TEXTO FORNECIDO -
^^^^^^^^^^^^^^^^

Eu tenho que concordar com o meu conterrâneo MrManson: esse papo de dia especial para isso, dia extra para aquilo não tem nada a ver. Até porque, só se oferece um dia específico para as minorias oprimidas poderem sair às ruas reivindicando algo que com o tempo vai se desfazendo e perdendo do próprio teor até chegar a uma gostosa brincadeira que nada mais tem a ver com aquilo a que se comemora. Por isso, eu reivindico um dia específico para os homens brasileiros que são verdadeiramente homens.
Paremos e pensemos: as estatísticas já comprovam veementemente que existem 7 mulheres para apenas um homem, e, seguindo por esse raciocínio numérico, – não-contando, irmãs, tias, mãe e parentescos ainda mais pecaminosos – nós, brasileiros masculinos, somos um grupo extremamente pequeno. Oprimidos a todo instante em que vemos mulherões reclamarem que não há mais homem por aí, nós ficamos com a consciência pesada por não ter existido um alguém que possa ter feito um trabalho digno. E fica difícil o cumprimento da fidelidade; em função da consciência masculina, o homem se vê no seu dever como macho verdadeiro o ato da cópula com outras mulheres que não estão enamoradas ou devidamente acompanhadas de um homem que possa se dizer seu.
Não é certo haver um dia especial para as mulheres, haver um dia especial para o enfermo, ou qualquer outro dia em si. Nós é que devemos possuir um dia, não único, mas uma semana. Uma semana em que as mulheres poderiam se esbaldar escolhendo o macho não pelo corpo ou rosto, mas pelo apetite, voracidade e tipo de feitura sexual. E essa feitura seria escolhida por um catálogo, com foto e tudo mais necessário para que a escolha fosse certa e não possuísse ônus futuros ao uso-fruto daquele que foi escolhido. Desta forma, nós homens mataríamos a nossa sede por um sorriso feminino bem dado, que, sejamos sinceros, não há nada melhor e assim, as mulheres não ficariam com aquele peso na consciência de que estavam sendo usadas. Inventariam um nome fictício, usariam conforme a necessidade delas e ainda mais, estaríamos igualando, naquela semana, tudo o que as mulheres já sofreram ao longo desses sérios anos de machismo arraigado. Senhores, concordem ou não, dessa forma elas se sentiriam um pouquinho melhores, menos escondidas atrás de uma saia ou uma causa qualquer. E com o tempo, a semana mundial do homem tornar-se-ia igual ao nosso carnaval, aquela festa fodelativa total. E sem aquele agravante de escutarem velhas reclamando do papel que tiveram na formação de suas famílias, por não conhecerem o pai da criança e não veríamos mais grupos feministas reivindicando isso ou aquilo. Apenas teríamos mulheres gostosas desfilando, a mostrar o que mais de belo lhes deu o Todo Poderoso e exterminaríamos o que mais de horrendo existe no sobrenome de uma pessoa: o termo Júnior.

^^^^^^^^^^^^^^^^

DADOS DE ENTRADA -
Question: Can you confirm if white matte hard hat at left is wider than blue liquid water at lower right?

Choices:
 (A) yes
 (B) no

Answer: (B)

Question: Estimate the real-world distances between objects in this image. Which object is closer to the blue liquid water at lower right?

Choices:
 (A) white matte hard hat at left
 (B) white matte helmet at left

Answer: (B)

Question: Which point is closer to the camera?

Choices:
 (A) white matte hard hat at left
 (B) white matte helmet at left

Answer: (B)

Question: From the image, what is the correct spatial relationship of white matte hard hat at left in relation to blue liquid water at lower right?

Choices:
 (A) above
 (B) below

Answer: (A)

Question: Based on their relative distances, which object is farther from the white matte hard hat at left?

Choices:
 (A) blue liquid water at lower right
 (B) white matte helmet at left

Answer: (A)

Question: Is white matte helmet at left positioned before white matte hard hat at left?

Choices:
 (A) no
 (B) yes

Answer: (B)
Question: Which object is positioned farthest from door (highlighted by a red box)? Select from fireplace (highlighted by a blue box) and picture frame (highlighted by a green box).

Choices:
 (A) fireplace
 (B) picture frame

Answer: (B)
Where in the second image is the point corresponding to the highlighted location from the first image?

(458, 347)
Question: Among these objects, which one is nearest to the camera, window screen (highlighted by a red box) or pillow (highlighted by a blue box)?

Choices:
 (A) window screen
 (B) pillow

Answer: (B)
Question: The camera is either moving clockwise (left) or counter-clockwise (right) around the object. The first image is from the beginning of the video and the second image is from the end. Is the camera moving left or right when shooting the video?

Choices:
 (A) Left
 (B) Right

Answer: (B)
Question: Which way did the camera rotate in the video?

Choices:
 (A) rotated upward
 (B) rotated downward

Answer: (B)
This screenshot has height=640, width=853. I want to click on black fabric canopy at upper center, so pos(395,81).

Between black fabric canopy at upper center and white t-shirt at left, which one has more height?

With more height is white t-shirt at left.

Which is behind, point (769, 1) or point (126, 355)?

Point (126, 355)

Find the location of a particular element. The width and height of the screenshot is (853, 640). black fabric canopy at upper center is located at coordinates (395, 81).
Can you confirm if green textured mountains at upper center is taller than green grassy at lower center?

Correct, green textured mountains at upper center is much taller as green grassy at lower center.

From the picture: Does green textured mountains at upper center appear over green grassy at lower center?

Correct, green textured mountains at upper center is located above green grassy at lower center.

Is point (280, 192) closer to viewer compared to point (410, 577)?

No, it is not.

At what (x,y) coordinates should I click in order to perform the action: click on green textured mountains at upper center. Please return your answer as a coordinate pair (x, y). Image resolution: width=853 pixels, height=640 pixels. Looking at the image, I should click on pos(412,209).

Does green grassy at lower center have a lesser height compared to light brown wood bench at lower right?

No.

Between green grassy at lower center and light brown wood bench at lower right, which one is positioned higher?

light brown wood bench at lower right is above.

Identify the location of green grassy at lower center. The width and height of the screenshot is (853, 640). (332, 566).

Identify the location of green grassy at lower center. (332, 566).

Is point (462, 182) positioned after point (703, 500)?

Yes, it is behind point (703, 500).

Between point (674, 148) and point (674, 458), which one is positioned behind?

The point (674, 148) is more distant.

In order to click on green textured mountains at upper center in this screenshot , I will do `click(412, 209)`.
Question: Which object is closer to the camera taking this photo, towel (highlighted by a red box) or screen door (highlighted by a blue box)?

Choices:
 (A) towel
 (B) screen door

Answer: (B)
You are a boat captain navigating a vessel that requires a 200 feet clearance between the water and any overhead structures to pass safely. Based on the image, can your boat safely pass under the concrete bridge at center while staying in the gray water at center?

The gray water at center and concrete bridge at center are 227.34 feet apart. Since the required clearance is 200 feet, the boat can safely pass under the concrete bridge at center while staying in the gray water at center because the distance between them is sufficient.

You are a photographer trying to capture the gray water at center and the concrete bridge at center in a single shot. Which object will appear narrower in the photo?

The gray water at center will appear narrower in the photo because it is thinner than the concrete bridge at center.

^^^^^^^^^^^^^^^^

TAREFAS A REALIZAR -
1. Segundo o texto fornecido, qual termo do sobrenome de uma pessoa seria exterminado?
2. Copie do texto fornecido o trecho que vai de "Paremos e pensemos: as" até "se dizer seu.", incluindo estas últimas palavras.

RESPOSTAS ÀS TAREFAS -
1. O termo "Júnior".

2.
Paremos e pensemos: as estatísticas já comprovam veementemente que existem 7 mulheres para apenas um homem, e, seguindo por esse raciocínio numérico, – não-contando, irmãs, tias, mãe e parentescos ainda mais pecaminosos – nós, brasileiros masculinos, somos um grupo extremamente pequeno. Oprimidos a todo instante em que vemos mulherões reclamarem que não há mais homem por aí, nós ficamos com a consciência pesada por não ter existido um alguém que possa ter feito um trabalho digno. E fica difícil o cumprimento da fidelidade; em função da consciência masculina, o homem se vê no seu dever como macho verdadeiro o ato da cópula com outras mulheres que não estão enamoradas ou devidamente acompanhadas de um homem que possa se dizer seu.